La coltivazione delle pesche, se gestita in modo razionale e su larga scala, può rappresentare una buona fonte di reddito. In primo luogo, la coltivazione di alberi come il pesco richiede molti anni di sfruttamento del terreno. Per questo motivo, per avviare un'attività di questo genere, è consigliabile essere proprietari di un campo, altrimenti i costi fissi d'affitto potrebbero essere enormi.
La maggior parte dei coltivatori di pesche per fini commerciali inizia a impiantare i propri frutteti con giovani alberi innestati di un anno. Qualche mese prima della messa a dimora, preparano il terreno: lo arano e rimuovono eventuali resti di coltivazioni precedenti ed erbacce. Successivamente, integrano nel suolo una concimazione di base combinata con letame ben decomposto e installano il sistema di irrigazione. In inverno, quando sono pronti per la piantumazione, scavano delle buche e mettono a dimora i giovani alberi di pesco a radice nuda, mantenendo la stessa profondità che avevano in vivaio.
Nella maggior parte dei casi vengono applicate tecniche di concimazione, potatura, allevamento, irrigazione a goccia e gestione delle erbe infestanti. L'allevamento e la potatura sono essenziali: oltre a mantenere la forma ottimale degli alberi, ne regolano anche la produzione. La maggior parte delle varietà di pesche commerciali può essere raccolta dalla primavera all'autunno. Il momento della raccolta dipende dalla varietà, dal sistema di allevamento e potatura, dal clima e dalle condizioni del suolo predominanti nella zona.

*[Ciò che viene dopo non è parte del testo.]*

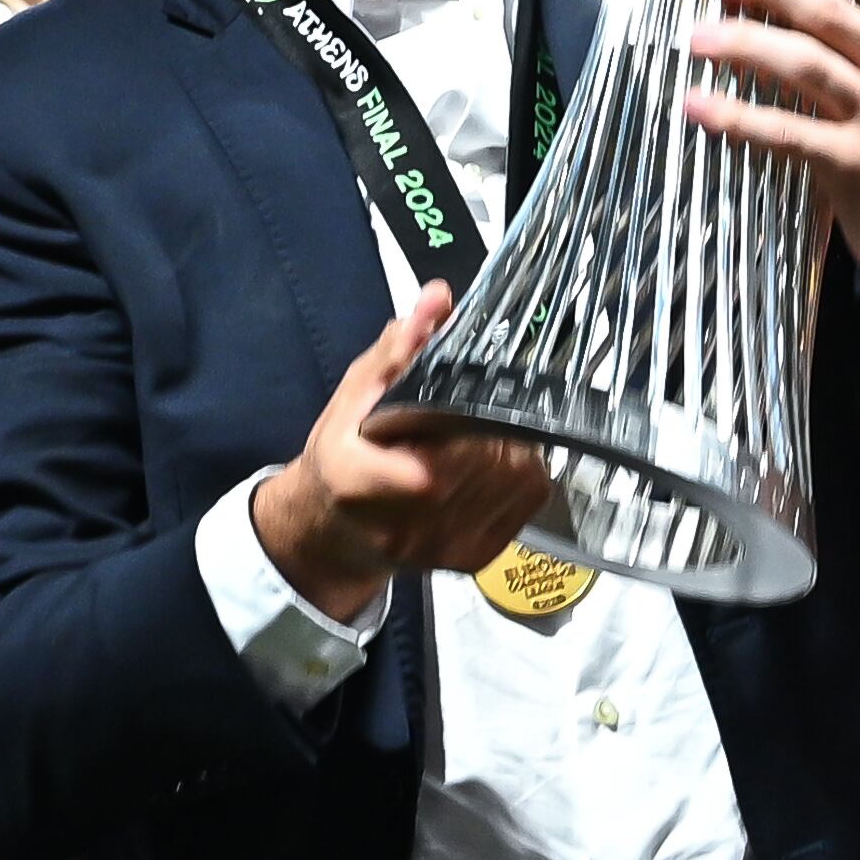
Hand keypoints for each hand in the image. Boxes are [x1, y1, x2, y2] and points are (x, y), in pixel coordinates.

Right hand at [250, 282, 556, 618]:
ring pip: (517, 480)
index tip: (471, 391)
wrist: (334, 533)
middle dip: (494, 423)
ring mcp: (445, 548)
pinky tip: (492, 462)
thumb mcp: (354, 396)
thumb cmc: (343, 458)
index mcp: (363, 481)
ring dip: (511, 447)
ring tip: (482, 432)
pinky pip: (525, 504)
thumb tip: (439, 298)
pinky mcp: (475, 560)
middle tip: (477, 407)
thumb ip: (398, 349)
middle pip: (490, 460)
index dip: (470, 414)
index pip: (444, 451)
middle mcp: (408, 526)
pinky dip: (520, 475)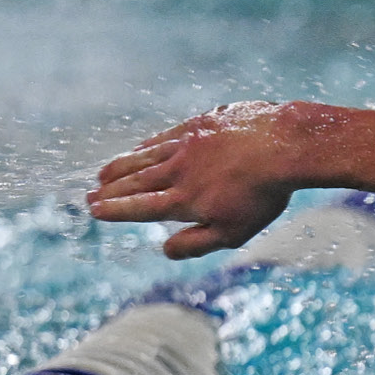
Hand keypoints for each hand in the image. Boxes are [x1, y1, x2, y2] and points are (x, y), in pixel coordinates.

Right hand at [88, 101, 320, 258]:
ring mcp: (187, 144)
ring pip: (145, 157)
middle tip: (89, 195)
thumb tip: (165, 251)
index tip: (95, 210)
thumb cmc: (263, 195)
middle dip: (110, 190)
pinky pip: (165, 136)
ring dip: (122, 167)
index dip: (115, 210)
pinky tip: (139, 148)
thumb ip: (196, 243)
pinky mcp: (200, 124)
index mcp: (183, 200)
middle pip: (136, 181)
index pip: (139, 208)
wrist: (285, 146)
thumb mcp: (233, 232)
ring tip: (103, 174)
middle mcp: (177, 170)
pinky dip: (147, 145)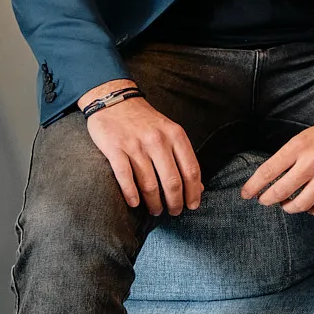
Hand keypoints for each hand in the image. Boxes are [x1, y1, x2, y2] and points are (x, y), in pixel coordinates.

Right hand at [82, 82, 203, 215]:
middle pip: (172, 181)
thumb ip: (183, 156)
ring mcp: (136, 145)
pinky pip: (125, 177)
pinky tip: (135, 204)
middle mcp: (158, 141)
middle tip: (174, 213)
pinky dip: (131, 194)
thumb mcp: (170, 132)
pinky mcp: (115, 148)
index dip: (194, 192)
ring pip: (149, 183)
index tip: (193, 206)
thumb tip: (199, 186)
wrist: (114, 100)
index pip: (191, 170)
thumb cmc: (145, 120)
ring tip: (156, 210)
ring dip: (154, 202)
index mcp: (175, 135)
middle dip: (175, 202)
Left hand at [243, 102, 313, 216]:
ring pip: (302, 203)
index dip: (253, 186)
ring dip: (290, 208)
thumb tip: (272, 177)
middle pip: (281, 191)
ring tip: (288, 205)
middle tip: (265, 201)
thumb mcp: (303, 137)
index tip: (246, 194)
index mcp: (298, 147)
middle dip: (268, 200)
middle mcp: (312, 162)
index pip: (268, 171)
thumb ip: (288, 156)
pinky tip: (313, 208)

Nei frutti a nocciolo come le pesche, è molto comune il diradamento dei frutti. Con questo termine si intende la rimozione precoce di alcuni frutti poco sviluppati, in modo che l'albero possa convogliare le proprie risorse verso un minor numero di frutti, ma di qualità e dimensioni superiori (in termini di concentrazione di zuccheri), che possiedono quindi le caratteristiche qualitative richieste dal mercato.
Oggigiorno, i produttori raccolgono le pesche manualmente, quando si tratta di varietà da tavola, oppure utilizzando grandi macchine raccoglitrici, quando i frutti sono destinati alla trasformazione industriale. Dopo la raccolta, è spesso necessario irrigare le piante per aiutarle a differenziare le gemme.